Even more head-scratching is the case of Florida Georgia Line’s most recent hit, “Meant to Be,” a collab with pop singer Bebe Rexha. If the “Cruise” remix pushed the boundary of country music, “Meant to Be” has totally jumped the fence. The production is textbook trap pop, with all the 808s, hats and snaps you’d expect to find on any track from today’s top 40. While “Body Like a Back Road” spent 34 weeks atop the country chart, “Meant to Be” spent 50. And while you might be able to pick up a few country elements in “Old Town Road,” in “Meant to Be,” you’d be hard pressed to find one.
The “Old Town Road” situation wreaks of a genre in crisis with the way its artists are moving. With country splintering out in different directions, Hunt towards rap, Morris and Musgraves towards electropop and the rest towards top 40 hits, Nashville has struggled to keep its prodigies playing the genre that made them famous. But while artists like Hunt and Florida Georgia Line still get airplay on country radio, stations continue to shut out artists who aren’t white men, like Morris, Musgraves and now Lil Nas X. Billboard’s removal of “Old Town Road” from the country charts reaffirms the message Nashville has been sending for years: if you don’t look like country music of the past, you don’t have a right to change it in the present. And even that logic ignores the genre’s roots as Country & Western, a pre-Johnny Cash, black-pioneered style.
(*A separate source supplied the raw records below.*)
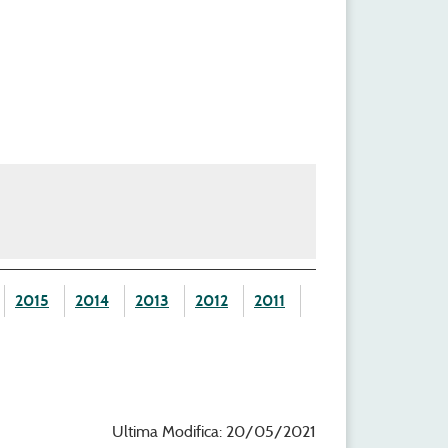
2015
2014
2013
2012
2011
Ultima Modifica: 20/05/2021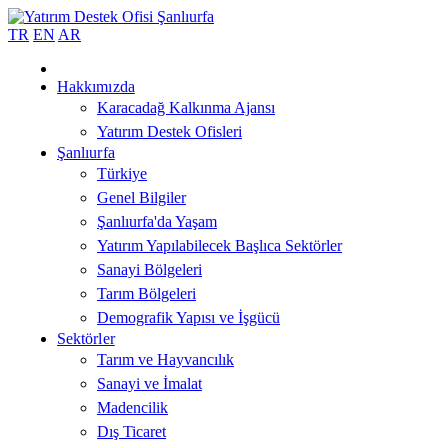
TR
EN
AR
Hakkımızda
Karacadağ Kalkınma Ajansı
Yatırım Destek Ofisleri
Şanlıurfa
Türkiye
Genel Bilgiler
Şanlıurfa'da Yaşam
Yatırım Yapılabilecek Başlıca Sektörler
Sanayi Bölgeleri
Tarım Bölgeleri
Demografik Yapısı ve İşgücü
Sektörler
Tarım ve Hayvancılık
Sanayi ve İmalat
Madencilik
Dış Ticaret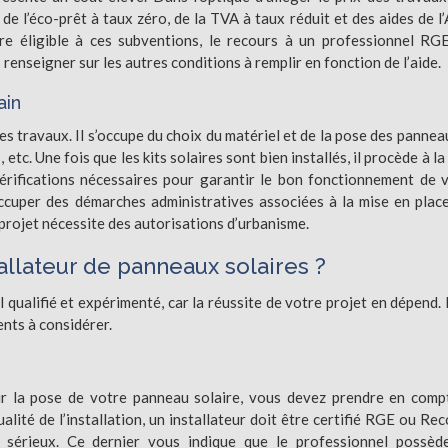
, de l’éco-prêt à taux zéro, de la TVA à taux réduit et des aides de l
e éligible à ces subventions, le recours à un professionnel RG
 renseigner sur les autres conditions à remplir en fonction de l’aide.
ain
es travaux. Il s’occupe du choix du matériel et de la pose des pannea
tc. Une fois que les kits solaires sont bien installés, il procède à la
s vérifications nécessaires pour garantir le bon fonctionnement de 
s’occuper des démarches administratives associées à la mise en plac
projet nécessite des autorisations d’urbanisme.
allateur de panneaux solaires ?
el qualifié et expérimenté, car la réussite de votre projet en dépend.
ents à considérer.
r la pose de votre panneau solaire, vous devez prendre en comp
 qualité de l’installation, un installateur doit être certifié RGE ou Re
 sérieux. Ce dernier vous indique que le professionnel possèd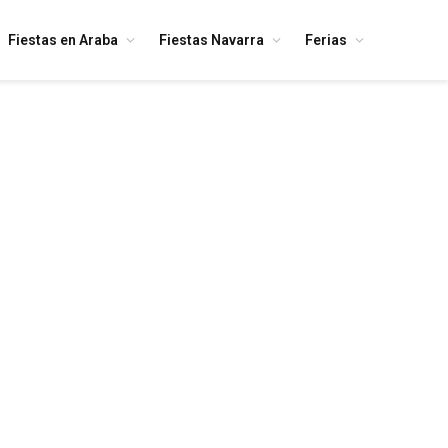
Fiestas en Araba
Fiestas Navarra
Ferias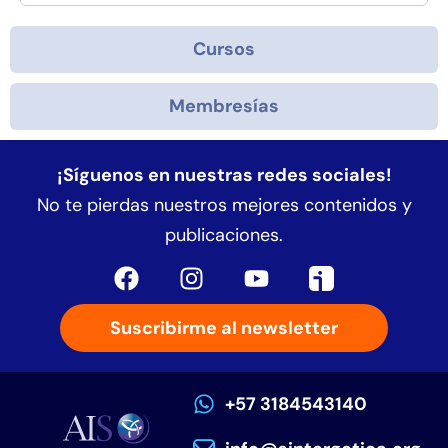
Cursos
Membresías
¡Síguenos en nuestras redes sociales!
No te pierdas nuestros mejores contenidos y
publicaciones.
Suscribirme al newsletter
+57 3184543140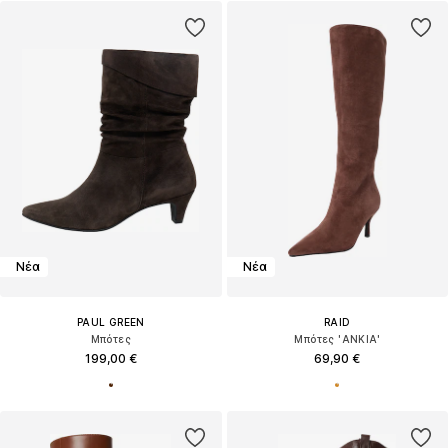
Νέα
Νέα
PAUL GREEN
RAID
Μπότες
Μπότες 'ANKIA'
199,00 €
69,90 €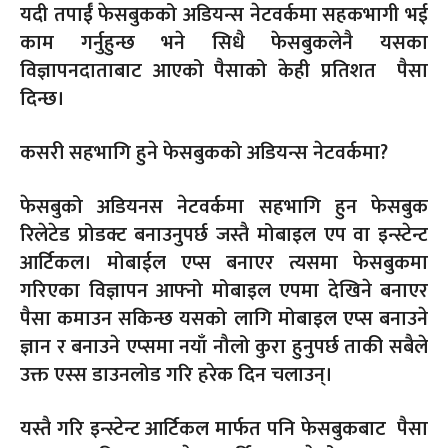
यदी तपाईँ फेसबुकको अडियन्स नेटवर्कमा सहकभागी भई
काम गर्नुहुन्छ भने सिधै फेसबुकलेनै यसका
विज्ञापनदाताबाट आएको पैसाको केही प्रतिशत पैसा
दिन्छ।
कसरी सहभागि हुने फेसबुकको अडियन्स नेटवर्कमा
?
फेसबुको अडियनस नेटवर्कमा सहभागि हुन फेसबुक
रिलेटेड प्रोडक्ट बनाउनुपर्छ जस्तै मोबाइल एप वा इन्स्टेन्ट
आर्टिकल। मोबाईल एप्स बनाएर त्यसमा फेसबुकमा
गरिएका विज्ञापन आफ्नो मोबाइल एपमा देखिने बनाएर
पैसा कमाउन सकिन्छ यसको लागि मोबाइल एप्स बनाउने
ज्ञान र बनाउने एप्समा नयाँ नौलो कुरा हुनुपर्छ ताकी सबैले
उक्त एस्स डाउनलोड गरि हरेक दिन चलाउन्।
यस्तै गरि इन्स्टेन्ट आर्टिकल मार्फत पनि फेसबुकबाट पैसा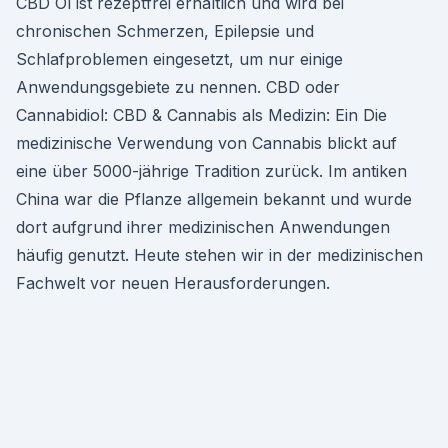
CBD Öl ist rezeptfrei erhältlich und wird bei
chronischen Schmerzen, Epilepsie und
Schlafproblemen eingesetzt, um nur einige
Anwendungsgebiete zu nennen. CBD oder
Cannabidiol: CBD & Cannabis als Medizin: Ein Die
medizinische Verwendung von Cannabis blickt auf
eine über 5000-jährige Tradition zurück. Im antiken
China war die Pflanze allgemein bekannt und wurde
dort aufgrund ihrer medizinischen Anwendungen
häufig genutzt. Heute stehen wir in der medizinischen
Fachwelt vor neuen Herausforderungen.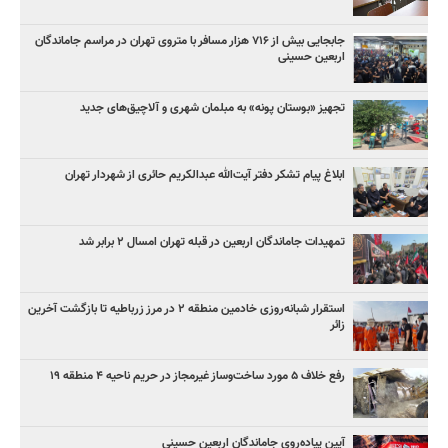
جابجایی بیش از ۷۱۶ هزار مسافر با متروی تهران در مراسم جاماندگان
اربعین حسینی
تجهیز «بوستان پونه» به مبلمان شهری و آلاچیق‌های جدید
ابلاغ پیام تشکر دفتر آیت‌الله عبدالکریم حائری از شهردار تهران
تمهیدات جاماندگان اربعین در قبله تهران امسال ۲ برابر شد
استقرار شبانه‌روزی خادمین منطقه ۲ در مرز زرباطیه تا بازگشت آخرین
زائر
رفع خلاف ۵ مورد ساخت‌وساز غیرمجاز در حریم ناحیه ۴ منطقه ۱۹
آیین پیاده‌روی جاماندگان اربعین حسینی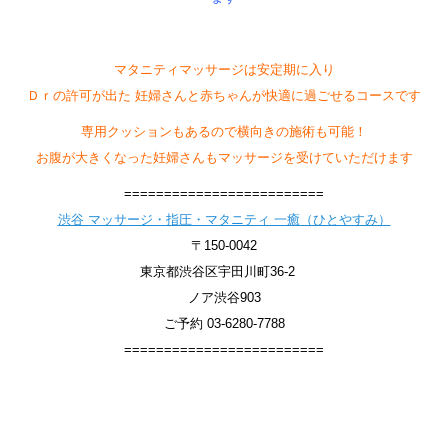
マタニティマッサージは安定期に入り
Ｄｒの許可が出た 妊婦さんと赤ちゃんが快適に過ごせるコースです
専用クッションもあるので横向きの施術も可能！
お腹が大きくなった妊婦さんもマッサージを受けていただけます
=========================
渋谷 マッサージ・指圧・マタニティ 一癒（ひとやすみ）
〒150-0042
東京都渋谷区宇田川町36-2
ノア渋谷903
ご予約 03-6280-7788
=========================
身体の悩み改善 むくみ解消
渋谷 マッサージ・指圧・マタニティ 一癒（ひとやすみ）
妊婦マッサージ 渋谷マッサージ妊婦 渋谷マタニティマッサージ 渋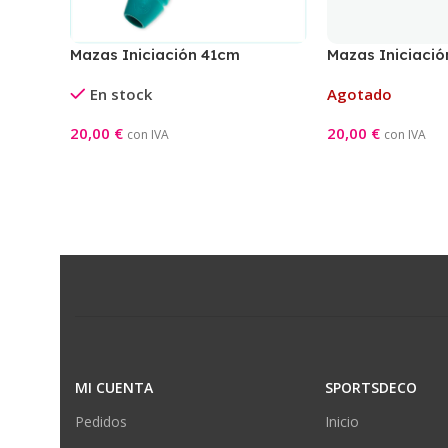
Mazas Iniciación 41cm
Mazas Iniciaci
Aguamarina
Turquesa/Amari
En stock
Agotado
20,00
€
20,00
€
con IVA
con IVA
Añadir Al Carrito
Leer Más
MI CUENTA
SPORTSDECO
Pedidos
Inicio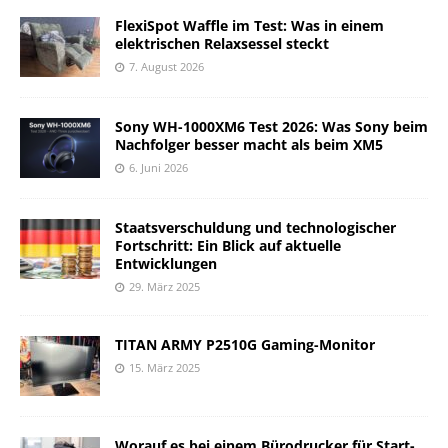
FlexiSpot Waffle im Test: Was in einem
elektrischen Relaxsessel steckt
7. August 2026
Sony WH-1000XM6 Test 2026: Was Sony beim
Nachfolger besser macht als beim XM5
6. Juni 2026
Staatsverschuldung und technologischer
Fortschritt: Ein Blick auf aktuelle
Entwicklungen
29. März 2025
TITAN ARMY P2510G Gaming-Monitor
15. März 2025
Worauf es bei einem Bürodrucker für Start-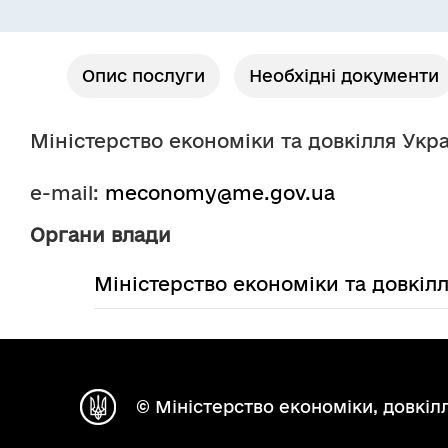
Опис послуги
Необхідні документи
Міністерство економіки та довкілля Укр
e-mail: 
meconomy@me.gov.ua
Органи влади
Міністерство економіки та довкіл
© Міністерство економіки, довкілл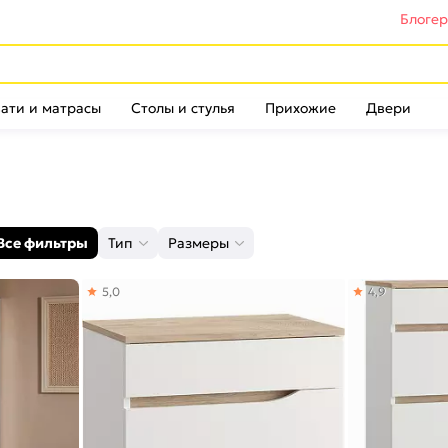
Блоге
ати и матрасы
Столы и стулья
Прихожие
Двери
Все фильтры
Тип
Размеры
5,0
4,9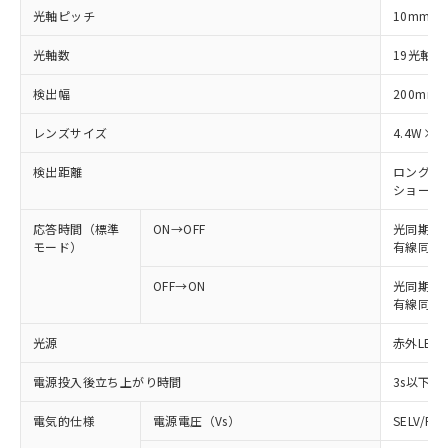
光軸ピッチ
10mm
光軸数
19光軸
検出幅
200mm
レンズサイズ
4.4W×3
検出距離
ロングモード
ショートモー
応答時間（標準
ON→OFF
光同期: 
モード）
有線同期: 
OFF→ON
光同期: 4
有線同期: 
光源
赤外LED 
電源投入後立ち上がり時間
3s以下
電気的仕様
電源電圧（Vs）
SELV/P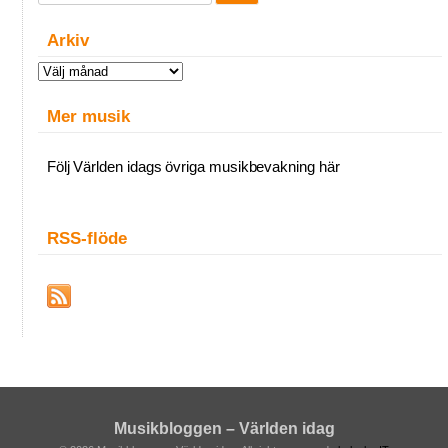
Arkiv
Arkiv
Mer musik
Följ Världen idags övriga musikbevakning här
RSS-flöde
Musikbloggen – Världen idag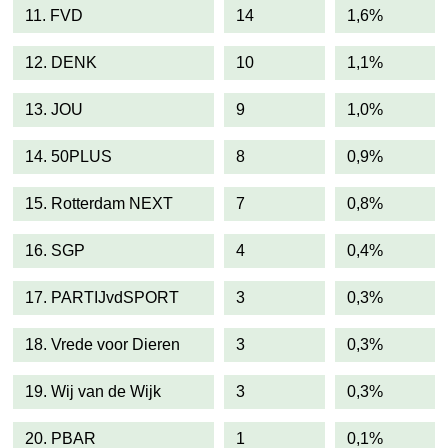
11. FVD
14
1,6%
12. DENK
10
1,1%
13. JOU
9
1,0%
14. 50PLUS
8
0,9%
15. Rotterdam NEXT
7
0,8%
16. SGP
4
0,4%
17. PARTIJvdSPORT
3
0,3%
18. Vrede voor Dieren
3
0,3%
19. Wij van de Wijk
3
0,3%
20. PBAR
1
0,1%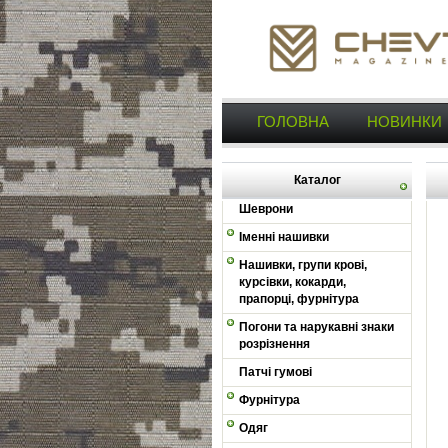
ГОЛОВНА
НОВИНКИ
Каталог
Шеврони
Іменні нашивки
Нашивки, групи крові,
курсівки, кокарди,
прапорці, фурнітура
Погони та нарукавні знаки
розрізнення
Патчі гумові
Фурнітура
Одяг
Of all the opinions one could possibly have on the removal of “Old Town Road,” the most troubling take I’ve heard at Bowdoin is that the original song doesn’t deserve to chart on country, but the remix with Billy Ray Cyrus should. But this is exactly today’s country, where people think a previously non-country song can qualify as country if a white dude rides in and spits a dad-rap verse about Fendi sports bras and Marlboro cigs, as long as that man had one country hit 27 years ago. Country is a genre that continues to place clout over quality, and you can only change the game if you’ve earned the respect of gatekeepers decades past their prime.
Is “Old Town Road” country? Probably not, but Billboard shouldn’t change the rules now. Lil Nas X has every right to be on the same chart that’s been dominated by white artists for doing pretty much the same thing he’s doing: singing gimmicky verses about country-ish things over factory-made beats. But for Lil Nas X, it really won’t matter. “Old Town Road” is probably off to its third week at #1, with or without the cosign of country gatekeepers. At least it’s got the cosign from one of those gatekeepers: before hopping on the remix, Cyrus praised Lil Nas X in a tweet you could only imagine him saying with an approving tip of the cowboy hat, “Only outlaws are outlawed. Welcome to the club.”